CONVECTION.— Convection is the method of heat transfer in a fluid resulting in the transport and mixing of the properties of that fluid. Visualize a pot of boiling water. The water at the bottom of the pot is heated by conduction. It becomes less dense and rises. Cooler and denser water from the sides and the top of the pot rushes in and replaces the rising water. In time, the water is thoroughly mixed. As long as heat is applied to the pot, the water continues to transfer heat by convection. The transfer of heat by convection in this case applies only to what is happening to the water in the pot. In meteorology, the term convection is normally applied to vertical transport. Convection occurs regularly in the atmosphere and is responsible for the development of air turbulence. Cumuliform clouds, showers and thunderstorms occur when sufficient moisture is present and strong vertical convection occurs. Vertical transfer of heat in the atmosphere (convection) works in a similar manner. Warmer, less dense air rises and is replaced by descending cooler, denser air, which in turn, acquires heat.

Specific Heat

The specific heat of a substance shows how many calories of heat it takes to raise the temperature of 1 gram of that substance 1°C. Since it takes 1 calorie to raise the temperature of 1 gram of water 1°C, the specific heat of water is 1. The specific heat of a substance plays a tremendous role in meteorology because it is tied directly to temperature changes. For instance, the specific heat of earth in general is 0.33. This means it takes only 0.33 calorie to raise the temperature of 1 gram of earth 1°C. Stated another way, earth heats and cools three times as fast as water. Therefore, assuming the same amount of energy (calories) is available, water heats (and cools) at a slower rate than land does. The slower rate of heating and cooling of water is the reason temperature extremes occur over land areas while temperatures over water areas are more consistent.

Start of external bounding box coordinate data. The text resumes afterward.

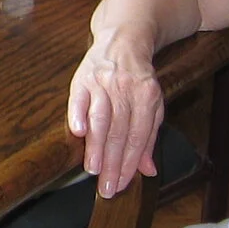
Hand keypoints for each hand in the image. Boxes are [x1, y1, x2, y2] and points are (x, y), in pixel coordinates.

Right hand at [67, 32, 163, 199]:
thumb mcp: (151, 105)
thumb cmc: (138, 79)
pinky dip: (78, 114)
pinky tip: (77, 132)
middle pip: (120, 132)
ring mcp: (104, 82)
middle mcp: (126, 89)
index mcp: (147, 97)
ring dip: (96, 145)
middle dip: (113, 163)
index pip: (138, 137)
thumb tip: (147, 170)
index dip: (130, 163)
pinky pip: (79, 98)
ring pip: (101, 118)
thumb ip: (149, 138)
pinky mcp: (83, 77)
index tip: (121, 184)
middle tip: (106, 187)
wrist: (123, 39)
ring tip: (93, 169)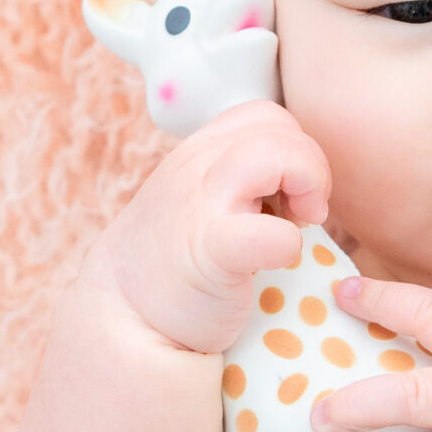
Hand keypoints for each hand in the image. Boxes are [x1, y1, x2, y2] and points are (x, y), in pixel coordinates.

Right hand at [100, 100, 330, 353]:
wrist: (121, 316)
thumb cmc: (175, 262)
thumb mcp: (200, 198)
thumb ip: (237, 178)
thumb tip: (299, 184)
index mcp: (199, 152)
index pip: (265, 116)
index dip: (294, 147)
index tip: (290, 196)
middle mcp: (197, 167)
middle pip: (279, 125)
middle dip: (310, 167)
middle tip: (301, 214)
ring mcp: (201, 206)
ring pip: (277, 153)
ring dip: (308, 186)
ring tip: (296, 225)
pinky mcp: (210, 252)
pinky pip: (269, 232)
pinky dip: (288, 244)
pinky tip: (278, 261)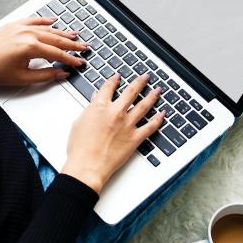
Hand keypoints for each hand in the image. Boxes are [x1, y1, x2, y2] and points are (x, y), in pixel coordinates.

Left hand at [0, 17, 88, 84]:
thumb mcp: (22, 78)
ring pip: (49, 29)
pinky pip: (35, 20)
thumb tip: (61, 73)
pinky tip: (53, 21)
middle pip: (57, 40)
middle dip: (73, 44)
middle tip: (85, 47)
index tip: (80, 62)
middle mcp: (28, 34)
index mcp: (31, 47)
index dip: (71, 59)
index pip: (58, 54)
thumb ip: (45, 75)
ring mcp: (22, 28)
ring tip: (75, 35)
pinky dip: (45, 21)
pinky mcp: (15, 25)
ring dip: (63, 33)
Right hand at [61, 73, 165, 193]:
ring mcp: (127, 124)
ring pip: (144, 105)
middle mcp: (116, 112)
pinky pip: (150, 126)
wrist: (87, 166)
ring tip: (158, 90)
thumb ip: (90, 108)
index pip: (109, 87)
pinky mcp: (135, 138)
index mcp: (100, 106)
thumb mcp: (79, 122)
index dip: (114, 79)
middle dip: (140, 81)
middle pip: (131, 91)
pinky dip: (158, 119)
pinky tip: (163, 113)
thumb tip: (95, 99)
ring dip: (152, 95)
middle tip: (145, 76)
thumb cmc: (80, 148)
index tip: (118, 76)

The specific heat of various land surfaces is also different, though the difference between one land surface and another is not as great as between land and water. Dry sand or bare rock has the lowest specific heat. Forest areas have the highest specific heat. This difference in specific heat is another cause for differences in temperature for areas with different types of surfaces even when they are only a few miles apart; this difference is important in understanding the horizontal transport of heat (advection) on a smaller scale.

ADVECTION.— Advection is really a form of convection, but in meteorology it means the transfer of heat or other properties HORIZONTALLY. Convection is the term reserved for the VERTICAL transport of heat. In this manual the words convection and advection are used to mean the vertical and horizontal transfer of atmospheric properties, respectively.

Horizontal transfer of heat is achieved by motion of the air from one latitude and/or longitude to another. It is of major importance in the exchange of air between polar and equatorial regions. Since large masses of air are constantly on the move somewhere on Earth’s surface and aloft, advection is responsible for transporting more heat from place to place than any other physical motion. Transfer of heat by advection is achieved not only by the transport of warm air, but also by the transport of water vapor that releases heat when condensation occurs.